Dr. Lynch says the team presented a great model for other health care organizations to follow. By implementing a lean training program with modules in 5S, standard work, problem solving, managing for daily improvement, and pull systems, the operations excellence department is establishing a solid foundation of lean.
“This lean training initiative, combined with traditional process improvement, Six Sigma, and other culture-changing tools, will achieve enhanced quality in patient care and a safer environment for our team members, patients and visitors,” says Dr. Lynch.
Electronic boards increase patient safety
To ensure patient status and staffing information is clear and available to all team members, a new tool called a “ComBo (Collaborative and Overall Management in Business Operations) board” is in use near the nurses’ station in several units at Barnes-Jewish. The board is a 46-inch monitor that displays the unit’s census.
As a visual management tool, it is used for discharge planning – making many paper-based record-keeping processes obsolete. The Barnes-Jewish Hospital Auxiliary funded boards for the hospital’s surgical intensive care unit 84ICU. The unit is using the board as a visual management tool to track patient-specific data – such as indicating pressure ulcers by placing a band-aid icon next to a patient suffering from a pressure ulcer.
Emergency department uses lean improvement tools to renovate triage process
The Charles F. Knight Emergency and Trauma Center is one of the busiest in the state, with nearly 85,000 visits in 2010. With this level of care, it is imperative that the highest quality and most efficient care possible is provided.
“The Barnes-Jewish Hospital emergency department is an extremely team-oriented sport,” says Katherine Mercurio, RN, charge nurse. “Everything we do here requires a lot of communication.”
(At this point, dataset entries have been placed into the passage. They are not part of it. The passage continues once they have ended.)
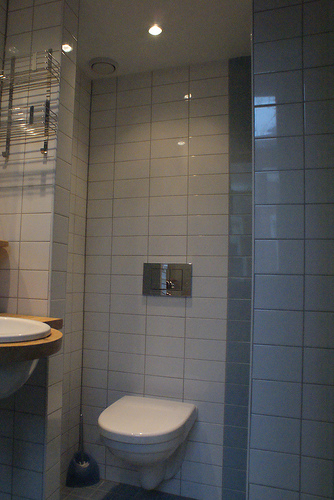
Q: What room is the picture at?
A: It is at the bathroom.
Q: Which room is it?
A: It is a bathroom.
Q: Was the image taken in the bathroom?
A: Yes, it was taken in the bathroom.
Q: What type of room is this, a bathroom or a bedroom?
A: It is a bathroom.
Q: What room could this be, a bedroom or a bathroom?
A: It is a bathroom.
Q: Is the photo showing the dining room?
A: No, the picture is showing the bathroom.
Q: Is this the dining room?
A: No, it is the bathroom.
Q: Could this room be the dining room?
A: No, it is the bathroom.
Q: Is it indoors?
A: Yes, it is indoors.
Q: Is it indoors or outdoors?
A: It is indoors.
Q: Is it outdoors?
A: No, it is indoors.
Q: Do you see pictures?
A: No, there are no pictures.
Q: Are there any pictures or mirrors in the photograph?
A: No, there are no pictures or mirrors.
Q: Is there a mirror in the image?
A: No, there are no mirrors.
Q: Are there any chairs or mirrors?
A: No, there are no mirrors or chairs.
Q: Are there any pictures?
A: No, there are no pictures.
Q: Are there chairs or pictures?
A: No, there are no pictures or chairs.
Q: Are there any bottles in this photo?
A: No, there are no bottles.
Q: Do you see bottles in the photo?
A: No, there are no bottles.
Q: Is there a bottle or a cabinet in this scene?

After beginning the journey of lean process improvement in 2009, the emergency department team focused on the triage process in 2010. By implementing a “team triage” to assess patients as soon as they come in the door, patient safety has increased by having two sets of eyes see most patients during triage. The nurse and nurse practitioner or physician assistant work together to triage patients and take them to another room for lab work, X-rays or other necessary testing – which is faster than the previous process.
“By starting the treatment earlier in the process, the lab results are back to us faster,” says Mercurio. “It has also helped to decrease waiting room anxiety. Our patients are much calmer in this process because they know we are working on getting them into a room.”
Once in the room, the patient information is packaged and ready for the physician to evaluate the patient and make a diagnosis. “By moving some of the workload to the beginning of the process, we are allowing the care providers to spend more time with the patient throughout their visit,” says Vikas Ghayal, emergency services business manager.
“The care of the patient begins sooner in their visit and allows them to flow through our system in a more efficient and safer manner.” Significant improvements have resulted, including improving patient safety, and the number of patients who leave the emergency department without being seen has also decreased.
Applied Lean Thinking authorizes empowered team members to systemically remove waste from a process to improve safety, quality, service and resource utilization, while providing a leadership support structure that enables team members to be successful in their efforts.